## WHAT IS BEING ASKED
Using the records underneath, tally the lines where the word "round" appears and please give only the count.

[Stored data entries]
=-=-=-=-=

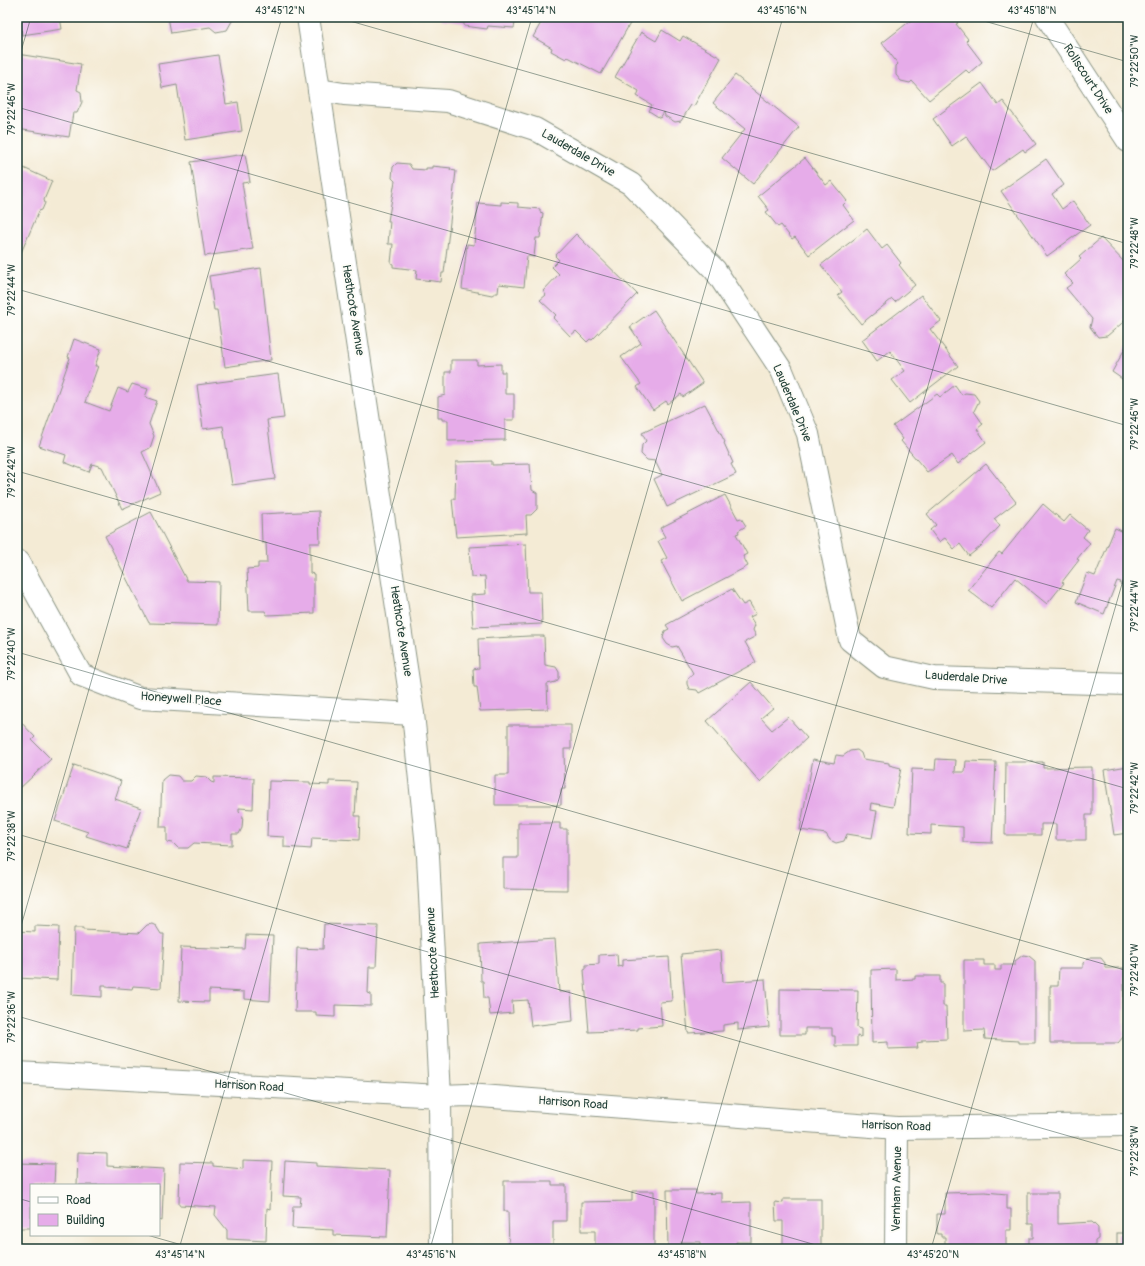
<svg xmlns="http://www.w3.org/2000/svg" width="1145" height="1266" viewBox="0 0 1145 1266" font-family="Pangolin,sans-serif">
<rect width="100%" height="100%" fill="#fdfcf7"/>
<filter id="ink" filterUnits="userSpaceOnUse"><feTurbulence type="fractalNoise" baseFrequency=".025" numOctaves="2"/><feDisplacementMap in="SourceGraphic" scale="8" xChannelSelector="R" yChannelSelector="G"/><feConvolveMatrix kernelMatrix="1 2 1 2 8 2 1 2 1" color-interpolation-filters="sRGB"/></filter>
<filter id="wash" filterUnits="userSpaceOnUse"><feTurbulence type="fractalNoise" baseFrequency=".012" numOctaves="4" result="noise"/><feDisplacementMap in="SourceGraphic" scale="16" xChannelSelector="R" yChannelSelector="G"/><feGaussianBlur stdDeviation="0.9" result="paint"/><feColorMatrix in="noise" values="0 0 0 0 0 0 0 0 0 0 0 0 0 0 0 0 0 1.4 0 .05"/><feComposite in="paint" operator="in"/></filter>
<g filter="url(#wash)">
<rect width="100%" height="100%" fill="#f4ebd5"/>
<g id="blocks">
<g fill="#e6ace9">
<path d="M 20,17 L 60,17 L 62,29 L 22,35 Z"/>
<path d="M 168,17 L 232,17 L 232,21 L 227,30 L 216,32 L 210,27 L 171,33 Z"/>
<path d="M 442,17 L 516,17 L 514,28 L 488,26 L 487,29 L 464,26 L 464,23 L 441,20 Z"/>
<path d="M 540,17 L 626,17 L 632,20 L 601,74 L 568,57 L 566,59 L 551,51 L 552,48 L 533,37 L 543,19 Z"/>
<path d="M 915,17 L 953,17 L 958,23 L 956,24 L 968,39 L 966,41 L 982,62 L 969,73 L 966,70 L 929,100 L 912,81 L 910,83 L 901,81 L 896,75 L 896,66 L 898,64 L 882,43 Z"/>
<path d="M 662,30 L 680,41 L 683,36 L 721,58 L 694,106 L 691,105 L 681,121 L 675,122 L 665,116 L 664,112 L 660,118 L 649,111 L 652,105 L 637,96 L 639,91 L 615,77 L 641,32 L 656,41 Z"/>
<path d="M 17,54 L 81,64 L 77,90 L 81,92 L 82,102 L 77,113 L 73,113 L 69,137 L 17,129 Z"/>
<path d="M 218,55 L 226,104 L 238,102 L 242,131 L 185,140 L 177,85 L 162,88 L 158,64 Z"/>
<path d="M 735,75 L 799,127 L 753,184 L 722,158 L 745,129 L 713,103 Z"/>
<path d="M 982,83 L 998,105 L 1003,101 L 1036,144 L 1025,152 L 1023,149 L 992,171 L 966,136 L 952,146 L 933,119 Z"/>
<path d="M 245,154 L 250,182 L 242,183 L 253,249 L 205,256 L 191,162 Z"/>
<path d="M 805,158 L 826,185 L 831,181 L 847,201 L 843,205 L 854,220 L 809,255 L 795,237 L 792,239 L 781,225 L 778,227 L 766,212 L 769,210 L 758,196 Z"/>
<path d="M 1046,159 L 1064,185 L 1052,194 L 1062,209 L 1073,201 L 1090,225 L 1047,256 L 1001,191 Z"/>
<path d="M 397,163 L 409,164 L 412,169 L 426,170 L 426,168 L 432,168 L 432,166 L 451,168 L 450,170 L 456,171 L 444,273 L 442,273 L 441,282 L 416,279 L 417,270 L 393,267 L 393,264 L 391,263 L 393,244 L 388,244 L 390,221 L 388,221 L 395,181 L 392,178 L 393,167 Z"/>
<path d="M 17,165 L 52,181 L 44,200 L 45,203 L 42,210 L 39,211 L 17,262 Z"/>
<path d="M 501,202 L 518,203 L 518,207 L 540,209 L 540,212 L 543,213 L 540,238 L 536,238 L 534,257 L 527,256 L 524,287 L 499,284 L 498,293 L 495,293 L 492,295 L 462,289 L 467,244 L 474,245 L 478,203 L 501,205 Z"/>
<path d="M 867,229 L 882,249 L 887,245 L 901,263 L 899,265 L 915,285 L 895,302 L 892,299 L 861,324 L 838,295 L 842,292 L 821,265 Z"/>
<path d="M 576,234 L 637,294 L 592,340 L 590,339 L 587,342 L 576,331 L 570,336 L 553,318 L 556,315 L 540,300 L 546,295 L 543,291 L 559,274 L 552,267 L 559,260 L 555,256 Z"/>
<path d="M 1101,238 L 1128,266 L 1128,318 L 1107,336 L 1098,337 L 1090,327 L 1092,319 L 1066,288 L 1073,283 L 1064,274 L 1081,259 L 1079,257 Z"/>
<path d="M 261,268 L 271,360 L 225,367 L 217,310 L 214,310 L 209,276 Z"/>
<path d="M 921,295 L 941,321 L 930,329 L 958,366 L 910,403 L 892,380 L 905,371 L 890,351 L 877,361 L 862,340 Z"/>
<path d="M 654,310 L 703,383 L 683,397 L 681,394 L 668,404 L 666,401 L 653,410 L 637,387 L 641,384 L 621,357 L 641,343 L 630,327 Z"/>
<path d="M 74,339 L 101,349 L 95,366 L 98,366 L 85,402 L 109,411 L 118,388 L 128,392 L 132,384 L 148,389 L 145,397 L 157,401 L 149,424 L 154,436 L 150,448 L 142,452 L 160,492 L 122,509 L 102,467 L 92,464 L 89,472 L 64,462 L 66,455 L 39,446 L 70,358 L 68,357 Z"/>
<path d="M 1128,343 L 1128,383 L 1112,372 Z"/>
<path d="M 451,360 L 477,360 L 477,365 L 501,364 L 501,372 L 505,372 L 505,394 L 514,394 L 514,420 L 505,420 L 505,440 L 448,441 L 448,420 L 442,420 L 442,418 L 438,418 L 438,397 L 445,395 L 445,372 L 451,372 Z"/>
<path d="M 278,374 L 284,418 L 267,420 L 275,479 L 232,485 L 223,426 L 203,429 L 197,385 Z"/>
<path d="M 955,385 L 962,395 L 965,393 L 974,394 L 979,401 L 974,411 L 983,424 L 977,429 L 986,442 L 958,464 L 952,455 L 927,472 L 901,441 L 903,439 L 893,426 L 937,394 L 940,397 Z"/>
<path d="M 705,404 L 725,442 L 724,443 L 733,463 L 731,464 L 736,474 L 667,507 L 654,479 L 662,475 L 655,461 L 647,460 L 641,454 L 642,445 L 646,441 L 642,433 Z"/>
<path d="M 492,461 L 492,465 L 530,464 L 532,490 L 537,493 L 537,509 L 531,515 L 526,515 L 527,533 L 456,537 L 452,499 L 455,499 L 456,462 Z"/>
<path d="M 986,464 L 1016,502 L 994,519 L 1000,526 L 980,547 L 969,556 L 960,544 L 954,549 L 945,538 L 939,542 L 930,530 L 936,525 L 927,514 Z"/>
<path d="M 725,495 L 738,519 L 741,518 L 746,526 L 738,531 L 739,533 L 736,534 L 747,554 L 743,556 L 748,566 L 682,601 L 661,561 L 667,558 L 658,541 L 665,537 L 660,528 Z"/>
<path d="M 1043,504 L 1064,522 L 1070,515 L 1088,530 L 1083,537 L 1090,543 L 1077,559 L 1079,560 L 1062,582 L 1064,583 L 1047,604 L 1015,578 L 991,608 L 968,590 L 999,552 L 1002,554 Z"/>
<path d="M 319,511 L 320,543 L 310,543 L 310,573 L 314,574 L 314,613 L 267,615 L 265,611 L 249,611 L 247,569 L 258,568 L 258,563 L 267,563 L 266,543 L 262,543 L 261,514 Z"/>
<path d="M 151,512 L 187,581 L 219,582 L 218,625 L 149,623 L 105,536 Z"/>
<path d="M 1115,528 L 1128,534 L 1128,587 L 1120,584 L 1121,582 L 1117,581 L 1104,614 L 1076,602 L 1087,573 L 1095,576 Z"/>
<path d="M 526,544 L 528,592 L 541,592 L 542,624 L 473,627 L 471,595 L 486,594 L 485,576 L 471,577 L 469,547 Z"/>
<path d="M 732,589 L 743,605 L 749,602 L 756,614 L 750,617 L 755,625 L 753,630 L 756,636 L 745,642 L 756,662 L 699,693 L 697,690 L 689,689 L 687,684 L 687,680 L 693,673 L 677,646 L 672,647 L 667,644 L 663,638 L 665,631 L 669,629 L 666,625 Z"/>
<path d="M 529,636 L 544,636 L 545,665 L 556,667 L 559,672 L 559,678 L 556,682 L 547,684 L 548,709 L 480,711 L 477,687 L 474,687 L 473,669 L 479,668 L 478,639 Z"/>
<path d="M 751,682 L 773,708 L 761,718 L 772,730 L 788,717 L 807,738 L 760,782 L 707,721 Z"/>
<path d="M 17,718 L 35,737 L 32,740 L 51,759 L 17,791 Z"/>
<path d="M 508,725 L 571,725 L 571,749 L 564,749 L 565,789 L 561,789 L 561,805 L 495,805 L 495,775 L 508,775 Z"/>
<path d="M 857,750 L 861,753 L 863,759 L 889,763 L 889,765 L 901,768 L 893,807 L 871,803 L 870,810 L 877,811 L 872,838 L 847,834 L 844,841 L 836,843 L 830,840 L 826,834 L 800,830 L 813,759 L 834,763 L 836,755 L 843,756 L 850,751 Z"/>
<path d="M 936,759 L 956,760 L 955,772 L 965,772 L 966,761 L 996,762 L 992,843 L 963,842 L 963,827 L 931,825 L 931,834 L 909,833 L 912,769 L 935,770 Z"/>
<path d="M 1006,762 L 1043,762 L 1043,768 L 1092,767 L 1092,815 L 1086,815 L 1086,840 L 1056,840 L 1056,824 L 1041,824 L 1041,835 L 1005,835 Z"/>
<path d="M 74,765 L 121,781 L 115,799 L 141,808 L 127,849 L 86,836 L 88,832 L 55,821 Z"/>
<path d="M 1128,766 L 1128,833 L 1114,835 L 1104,770 Z"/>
<path d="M 168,775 L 178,776 L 182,781 L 191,781 L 196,776 L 206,777 L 211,782 L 214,783 L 214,777 L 254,778 L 253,809 L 239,808 L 239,812 L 243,816 L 242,828 L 239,834 L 232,834 L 232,845 L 194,843 L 188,848 L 178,848 L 173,843 L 167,842 L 167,827 L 160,827 L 162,780 Z"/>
<path d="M 269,781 L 310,782 L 310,784 L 329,785 L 329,781 L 357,782 L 355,816 L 360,816 L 359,840 L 312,838 L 311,849 L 284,847 L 284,837 L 267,836 Z"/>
<path d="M 518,823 L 560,823 L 560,829 L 567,829 L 567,890 L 503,889 L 503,858 L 518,858 Z"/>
<path d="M 152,924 L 156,926 L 161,934 L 164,934 L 161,988 L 133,986 L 132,989 L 106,987 L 106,985 L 102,985 L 102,997 L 72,995 L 74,928 L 83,928 L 83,930 L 139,933 L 147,925 Z"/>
<path d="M 324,924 L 378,926 L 376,967 L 369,967 L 368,993 L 371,994 L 371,1006 L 335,1005 L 335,1017 L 316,1016 L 316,1012 L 295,1012 L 297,948 L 323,949 Z"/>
<path d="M 35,926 L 59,927 L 57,980 L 17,978 L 17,931 L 35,932 Z"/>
<path d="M 246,935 L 273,936 L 270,1001 L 244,999 L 244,992 L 209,990 L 209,1002 L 179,1001 L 181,947 L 245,949 Z"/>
<path d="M 555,939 L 559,992 L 571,992 L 573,1021 L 531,1026 L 528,1000 L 512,1001 L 513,1013 L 490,1015 L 488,998 L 484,998 L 483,981 L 481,981 L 480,944 Z"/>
<path d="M 721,950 L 723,982 L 765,979 L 769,1027 L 738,1030 L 738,1023 L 723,1025 L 723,1031 L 688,1033 L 681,954 Z"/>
<path d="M 617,954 L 618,967 L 622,966 L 622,960 L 669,957 L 672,1001 L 660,1002 L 662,1026 L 638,1028 L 638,1030 L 589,1032 L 584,970 L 586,969 L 586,965 L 599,964 L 599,955 Z"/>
<path d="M 1023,955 L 1029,956 L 1035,961 L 1035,1043 L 1018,1043 L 1018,1041 L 985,1039 L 984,1030 L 964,1031 L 964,960 L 984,960 L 984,965 L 995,965 L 995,970 L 1001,970 L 1001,965 L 1015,965 L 1015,961 Z"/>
<path d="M 1088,958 L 1101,958 L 1105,963 L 1105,968 L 1124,968 L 1124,1036 L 1118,1043 L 1050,1043 L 1050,986 L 1058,986 L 1059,968 L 1083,968 L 1083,963 Z"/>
<path d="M 896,969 L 896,980 L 915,979 L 915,976 L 940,976 L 940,983 L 943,983 L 943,1006 L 946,1006 L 947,1039 L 922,1040 L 922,1042 L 917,1043 L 918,1048 L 888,1049 L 888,1042 L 872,1043 L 871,970 Z"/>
<path d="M 780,989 L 858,990 L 857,1028 L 861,1029 L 861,1037 L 857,1036 L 857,1046 L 835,1046 L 835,1036 L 832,1036 L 832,1028 L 805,1028 L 805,1035 L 780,1035 Z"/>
<path d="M 78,1152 L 107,1153 L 107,1166 L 164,1169 L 162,1221 L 159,1220 L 159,1185 L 77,1185 Z"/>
<path d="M 243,1160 L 272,1161 L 270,1209 L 267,1208 L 266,1241 L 227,1239 L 227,1230 L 215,1215 L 216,1207 L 179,1205 L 180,1162 L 213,1163 L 213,1166 L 243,1169 Z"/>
<path d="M 285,1161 L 316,1163 L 316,1166 L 390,1170 L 387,1237 L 333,1235 L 333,1230 L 292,1228 L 293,1206 L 300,1206 L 301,1197 L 283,1196 Z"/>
<path d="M 17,1163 L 55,1164 L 54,1185 L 31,1185 L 31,1228 L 17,1228 Z"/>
<path d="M 504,1181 L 552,1181 L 552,1185 L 566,1185 L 566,1221 L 553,1221 L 553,1249 L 509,1249 L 508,1211 L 504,1211 Z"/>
<path d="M 667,1190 L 696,1190 L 696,1194 L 722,1193 L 722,1203 L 751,1202 L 751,1242 L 736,1242 L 736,1249 L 701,1249 L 701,1242 L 681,1242 L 681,1249 L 668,1249 Z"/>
<path d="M 632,1191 L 654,1191 L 654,1249 L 595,1249 L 595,1231 L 581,1231 L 581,1202 L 632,1201 Z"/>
<path d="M 985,1192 L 1007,1194 L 1007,1209 L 1011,1209 L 1011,1230 L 1006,1230 L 1006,1249 L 945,1249 L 945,1237 L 941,1237 L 941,1234 L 937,1234 L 937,1214 L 945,1214 L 945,1193 Z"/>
<path d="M 1028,1193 L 1058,1193 L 1058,1224 L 1092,1222 L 1098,1228 L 1098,1239 L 1095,1241 L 1095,1249 L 1029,1249 L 1029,1238 L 1033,1238 L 1033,1224 L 1028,1224 Z"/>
<path d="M 783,1199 L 821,1199 L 821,1249 L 783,1249 L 783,1221 L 776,1221 L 775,1202 L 783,1203 Z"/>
<rect x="1117" y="1233" width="11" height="16"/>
</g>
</g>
</g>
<g filter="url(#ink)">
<use href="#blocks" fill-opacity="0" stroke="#8a9484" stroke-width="1"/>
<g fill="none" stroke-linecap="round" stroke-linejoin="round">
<g stroke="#8a9484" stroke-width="24">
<g id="street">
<path d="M 308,17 L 413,714 L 428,856 L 440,1096 L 441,1249"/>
<path d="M 1047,17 L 1128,141"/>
<path d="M 319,90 L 344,94 L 448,101 L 535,129 L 631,184 L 715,270 L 782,371 L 808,434 L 850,640 L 884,667 L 934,678 L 1128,684"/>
<path d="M 19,562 L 81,675 L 140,698 L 413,714"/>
<path d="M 17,1073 L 440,1096 L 468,1095 L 897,1128 L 1128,1125"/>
<path d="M 896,1249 L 897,1128"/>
</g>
</g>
<use href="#street" stroke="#fff" stroke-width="22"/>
</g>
</g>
<path fill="none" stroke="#1f3d34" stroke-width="1" stroke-opacity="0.45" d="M 336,17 L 1128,244M 970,17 L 1128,62M 17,65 L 31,17M 17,107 L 1128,426M 17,289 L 1128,608M 17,471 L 1128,789M 17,652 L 1128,971M 17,834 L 1128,1153M 17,940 L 282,17M 17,1016 L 830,1249M 17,1198 L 31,1202M 147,1235 L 196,1249M 179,1249 L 532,17M 430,1249 L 783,17M 680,1249 L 1034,17M 931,1249 L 1128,563"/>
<g text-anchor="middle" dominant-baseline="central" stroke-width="4" stroke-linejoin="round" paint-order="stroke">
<g font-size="12" fill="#1f3d34" stroke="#fdfcf7">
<text transform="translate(1088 79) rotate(57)">Rollscourt Drive</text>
<text transform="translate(578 153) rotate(30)">Lauderdale Drive</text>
<text transform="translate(353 310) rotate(81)">Heathcote Avenue</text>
<text transform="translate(792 403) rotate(67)">Lauderdale Drive</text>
<text transform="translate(401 631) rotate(81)">Heathcote Avenue</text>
<text transform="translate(966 678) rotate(4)">Lauderdale Drive</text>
<text transform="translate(181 699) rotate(4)">Honeywell Place</text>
<text transform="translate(433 953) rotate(-93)">Heathcote Avenue</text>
<text transform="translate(249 1086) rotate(3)">Harrison Road</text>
<text transform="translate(573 1103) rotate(4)">Harrison Road</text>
<text transform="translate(896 1126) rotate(2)">Harrison Road</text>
<text transform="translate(897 1189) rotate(-89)">Vernham Avenue</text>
</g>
</g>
<rect width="1145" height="1266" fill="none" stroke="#fdfcf7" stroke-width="44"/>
<rect x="30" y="1184" width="130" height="52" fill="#fdfcf7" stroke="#a4b0a9"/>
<rect x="38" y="1197" width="20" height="6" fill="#ffffff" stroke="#a4b0a9"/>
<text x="66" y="1204" font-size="12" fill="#1f3d34">Road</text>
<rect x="38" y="1214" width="20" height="12" fill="#e6ace9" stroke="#a4b0a9"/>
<text x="66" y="1224" font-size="12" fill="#1f3d34">Building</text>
<rect x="22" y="22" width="1101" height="1222" fill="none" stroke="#1f3d34" stroke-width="1.5"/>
<g font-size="10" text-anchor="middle" fill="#1f3d34">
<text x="280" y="14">43°45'12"N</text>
<text x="531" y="14">43°45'14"N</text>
<text x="782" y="14">43°45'16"N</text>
<text x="1032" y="14">43°45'18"N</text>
<text transform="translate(1134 61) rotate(-90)" y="4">79°22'50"W</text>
<text transform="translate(11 109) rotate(-90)" y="4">79°22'46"W</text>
<text transform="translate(1134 243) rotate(-90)" y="4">79°22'48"W</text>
<text transform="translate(11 290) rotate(-90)" y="4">79°22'44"W</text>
<text transform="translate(1134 424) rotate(-90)" y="4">79°22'46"W</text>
<text transform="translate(11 472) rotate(-90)" y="4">79°22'42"W</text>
<text transform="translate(1134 606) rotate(-90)" y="4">79°22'44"W</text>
<text transform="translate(11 654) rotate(-90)" y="4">79°22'40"W</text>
<text transform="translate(1134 788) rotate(-90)" y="4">79°22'42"W</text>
<text transform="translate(11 836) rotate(-90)" y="4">79°22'38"W</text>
<text transform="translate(1134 970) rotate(-90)" y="4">79°22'40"W</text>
<text transform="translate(11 1017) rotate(-90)" y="4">79°22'36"W</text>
<text transform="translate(1134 1151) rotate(-90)" y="4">79°22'38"W</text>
<text x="180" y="1258">43°45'14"N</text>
<text x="431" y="1258">43°45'16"N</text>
<text x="682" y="1258">43°45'18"N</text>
<text x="933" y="1258">43°45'20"N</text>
</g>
</svg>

=-=-=-=-=

## SOLUTION TO THE PROBLEM
2